What is the significance of the feature vectors h1 and h2 in a Siamese network?
-The feature vectors h1 and h2 represent the outputs of the convolutional neural network for two input images. The difference between these vectors is used to calculate a similarity score, which is a key aspect of the Siamese network's functionality.
Why is the output of a Siamese network a scalar value between 0 and 1?
-The output of a Siamese network is a scalar value between 0 and 1 because it represents the similarity score between two input images. A value close to 1 indicates high similarity (same class), while a value close to 0 indicates low similarity (different classes).

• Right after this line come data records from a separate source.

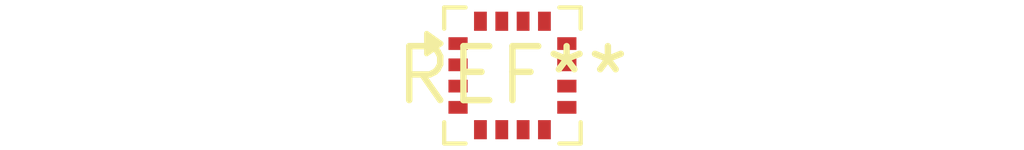
<source format=kicad_pcb>
(kicad_pcb (version 20240108) (generator pcbnew)

  (general
    (thickness 1.6)
  )

  (paper "A4")
  (layers
    (0 "F.Cu" signal)
    (31 "B.Cu" signal)
    (32 "B.Adhes" user "B.Adhesive")
    (33 "F.Adhes" user "F.Adhesive")
    (34 "B.Paste" user)
    (35 "F.Paste" user)
    (36 "B.SilkS" user "B.Silkscreen")
    (37 "F.SilkS" user "F.Silkscreen")
    (38 "B.Mask" user)
    (39 "F.Mask" user)
    (40 "Dwgs.User" user "User.Drawings")
    (41 "Cmts.User" user "User.Comments")
    (42 "Eco1.User" user "User.Eco1")
    (43 "Eco2.User" user "User.Eco2")
    (44 "Edge.Cuts" user)
    (45 "Margin" user)
    (46 "B.CrtYd" user "B.Courtyard")
    (47 "F.CrtYd" user "F.Courtyard")
    (48 "B.Fab" user)
    (49 "F.Fab" user)
    (50 "User.1" user)
    (51 "User.2" user)
    (52 "User.3" user)
    (53 "User.4" user)
    (54 "User.5" user)
    (55 "User.6" user)
    (56 "User.7" user)
    (57 "User.8" user)
    (58 "User.9" user)
  )

  (setup
    (pad_to_mask_clearance 0)
    (pcbplotparams
      (layerselection 0x00010fc_ffffffff)
      (plot_on_all_layers_selection 0x0000000_00000000)
      (disableapertmacros false)
      (usegerberextensions false)
      (usegerberattributes false)
      (usegerberadvancedattributes false)
      (creategerberjobfile false)
      (dashed_line_dash_ratio 12.000000)
      (dashed_line_gap_ratio 3.000000)
      (svgprecision 4)
      (plotframeref false)
      (viasonmask false)
      (mode 1)
      (useauxorigin false)
      (hpglpennumber 1)
      (hpglpenspeed 20)
      (hpglpendiameter 15.000000)
      (dxfpolygonmode false)
      (dxfimperialunits false)
      (dxfusepcbnewfont false)
      (psnegative false)
      (psa4output false)
      (plotreference false)
      (plotvalue false)
      (plotinvisibletext false)
      (sketchpadsonfab false)
      (subtractmaskfromsilk false)
      (outputformat 1)
      (mirror false)
      (drillshape 1)
      (scaleselection 1)
      (outputdirectory "")
    )
  )

  (net 0 "")

  (footprint "LGA-16_3x3mm_P0.5mm" (layer "F.Cu") (at 0 0))

)

</source>
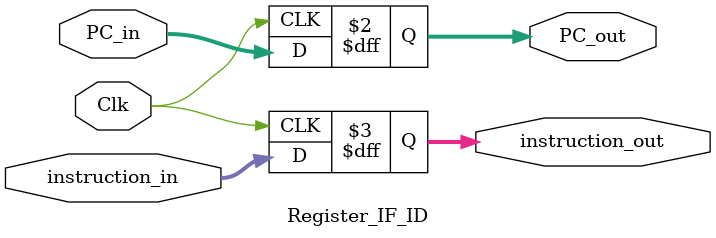
<source format=v>
`timescale 1ns / 1ps


module Register_IF_ID(
    // clock input
    input Clk,
    
    // input signals
    input [31:0] PC_in,
    input [31:0] instruction_in,
    
    // output signals
    output reg [31:0] PC_out,
    output reg [31:0] instruction_out
    );
    
    // modified functionality from original submission
    // write on posedge
    always @(posedge Clk) begin
        PC_out <= PC_in;
        instruction_out <= instruction_in;
    end
    
endmodule

</source>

What is the purpose of the sigmoid activation function in the output layer of a Siamese network?
-The sigmoid activation function in the output layer of a Siamese network is used to squash the output into a value between 0 and 1, which corresponds to the probability of the two inputs being from the same class.
How does the triplet loss method differ from the pairwise similarity method in training a Siamese network?
-The triplet loss method involves training the network using three images: an anchor, a positive sample, and a negative sample. The goal is to minimize the distance between the anchor and positive sample while maximizing the distance to the negative sample, unlike the pairwise method which focuses on pairs of images.
What is the concept of 'one-shot prediction' in the context of Siamese networks?
-One-shot prediction refers to the ability of a Siamese network to make predictions based on very few examples, typically just one. This is particularly useful in few-shot learning scenarios where the model must generalize from limited data.
How does the support set assist in one-shot prediction with a Siamese network?
-The support set provides a set of examples from known classes that the network can use for comparison when making predictions about a new, unseen query image. This allows the network to find the most similar class to the query, even if it was not present in the training data.